Date and time: 24 October 2024, 13:00-14:00 CEST
Speaker: Nikolay Malkin, University of Edinburgh
Title: Training diffusion models without data

Where: Digital Futures hub, Osquars Backe 5, floor 2 at KTH main campus OR Zoom
Directions: https://www.digitalfutures.kth.se/contact/how-to-get-here/
OR
Zoom: https://kth-se.zoom.us/j/69560887455

Host: Jens Lagergren

Abstract: Approximating and sampling from complex multivariate distributions is a fundamental problem in probabilistic machine learning (e.g., amortised Bayesian inference, conditional generation under priors, robust combinatorial optimisation) and in scientific applications (e.g., inverse imaging, molecular design, modelling of dynamical systems). This talk will be about my recent work on adapting diffusion probabilistic models — a class of neurally-parametrised processes that have recently been recognised as powerful distribution approximators — for the problem of efficient inference and sampling in high-dimensional spaces. Typical training of diffusion models requires samples from the target distribution.

However, when we have access to the target density only via an energy function or a prior-likelihood factorisation, training of diffusion models is more challenging. I will survey reinforcement learning (RL) methods that can be used to train diffusion models in a data-free manner, connecting them to entropy-regularised RL and stochastic control. I will then show how these methods can be applied to intractable sampling problems in a variety of domains: in vision (text-to-image generation with human feedback, imaging inverse problems), language (constrained generation in diffusion language models), and control/planning (policy extraction with a diffusion behaviour policy).
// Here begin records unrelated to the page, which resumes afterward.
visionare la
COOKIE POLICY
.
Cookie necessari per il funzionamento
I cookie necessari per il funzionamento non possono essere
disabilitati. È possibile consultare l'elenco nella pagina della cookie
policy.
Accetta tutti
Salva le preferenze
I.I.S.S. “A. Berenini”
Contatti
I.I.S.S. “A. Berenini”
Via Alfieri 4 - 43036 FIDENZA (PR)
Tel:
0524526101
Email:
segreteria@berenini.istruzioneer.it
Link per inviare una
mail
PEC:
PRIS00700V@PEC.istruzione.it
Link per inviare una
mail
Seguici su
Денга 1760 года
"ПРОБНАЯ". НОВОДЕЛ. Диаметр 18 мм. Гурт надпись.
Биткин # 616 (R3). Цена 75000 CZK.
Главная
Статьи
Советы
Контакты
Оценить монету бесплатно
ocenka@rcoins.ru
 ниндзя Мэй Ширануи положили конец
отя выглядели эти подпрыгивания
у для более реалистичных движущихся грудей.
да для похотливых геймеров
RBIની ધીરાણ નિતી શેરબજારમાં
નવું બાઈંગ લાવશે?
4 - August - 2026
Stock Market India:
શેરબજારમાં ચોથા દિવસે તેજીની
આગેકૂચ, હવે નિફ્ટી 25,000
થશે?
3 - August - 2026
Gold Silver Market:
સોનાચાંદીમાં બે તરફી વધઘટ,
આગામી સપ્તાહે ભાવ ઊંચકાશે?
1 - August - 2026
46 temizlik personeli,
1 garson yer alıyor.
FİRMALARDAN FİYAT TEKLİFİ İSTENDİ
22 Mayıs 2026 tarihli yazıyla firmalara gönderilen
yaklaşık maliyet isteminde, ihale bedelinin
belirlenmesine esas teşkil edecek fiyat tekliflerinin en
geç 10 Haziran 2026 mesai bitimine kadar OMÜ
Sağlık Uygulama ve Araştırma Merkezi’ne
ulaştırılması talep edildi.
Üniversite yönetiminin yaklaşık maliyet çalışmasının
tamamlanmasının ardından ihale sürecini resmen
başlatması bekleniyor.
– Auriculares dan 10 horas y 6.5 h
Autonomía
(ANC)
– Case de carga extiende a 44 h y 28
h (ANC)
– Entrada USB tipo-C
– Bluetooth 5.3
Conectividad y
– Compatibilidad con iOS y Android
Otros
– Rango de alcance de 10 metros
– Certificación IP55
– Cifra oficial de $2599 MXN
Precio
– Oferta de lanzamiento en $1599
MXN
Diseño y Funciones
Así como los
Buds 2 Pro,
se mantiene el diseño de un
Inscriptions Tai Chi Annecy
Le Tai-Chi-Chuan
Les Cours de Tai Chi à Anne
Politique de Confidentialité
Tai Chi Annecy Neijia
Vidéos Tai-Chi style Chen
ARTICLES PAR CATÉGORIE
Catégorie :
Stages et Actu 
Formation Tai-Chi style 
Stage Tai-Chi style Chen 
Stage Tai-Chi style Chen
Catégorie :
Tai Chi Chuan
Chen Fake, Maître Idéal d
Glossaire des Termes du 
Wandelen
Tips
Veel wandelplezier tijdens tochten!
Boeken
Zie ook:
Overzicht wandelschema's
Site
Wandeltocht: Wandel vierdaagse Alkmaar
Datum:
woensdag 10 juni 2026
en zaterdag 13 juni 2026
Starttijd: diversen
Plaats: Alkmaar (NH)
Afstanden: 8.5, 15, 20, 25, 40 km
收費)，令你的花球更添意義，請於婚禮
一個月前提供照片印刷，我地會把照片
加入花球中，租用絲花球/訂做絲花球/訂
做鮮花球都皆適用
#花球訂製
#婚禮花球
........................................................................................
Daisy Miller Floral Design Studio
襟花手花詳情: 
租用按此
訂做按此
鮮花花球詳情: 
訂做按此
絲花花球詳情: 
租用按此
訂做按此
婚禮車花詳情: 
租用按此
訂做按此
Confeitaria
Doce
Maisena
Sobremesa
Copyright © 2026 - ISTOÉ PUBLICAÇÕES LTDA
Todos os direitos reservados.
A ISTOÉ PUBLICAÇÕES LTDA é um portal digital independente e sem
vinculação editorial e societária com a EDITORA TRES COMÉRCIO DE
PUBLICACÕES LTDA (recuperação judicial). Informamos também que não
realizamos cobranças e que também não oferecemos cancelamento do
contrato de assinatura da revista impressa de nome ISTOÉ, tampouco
Bio: Nikolay Malkin (website) is a Chancellor’s Fellow (≈ Lecturer / Assistant Professor) at the School of Informatics, University of Edinburgh, with main research interests in induction of compositional structure in generative models, modelling of posteriors over high-dimensional explanatory variables, and Bayesian neurosymbolic methods for reasoning in language and formal systems. Nikolay holds a PhD in mathematics from Yale University (2021) and was a postdoctoral researcher at Mila — Québec AI Institute (Montreal) from 2021 to May 2024.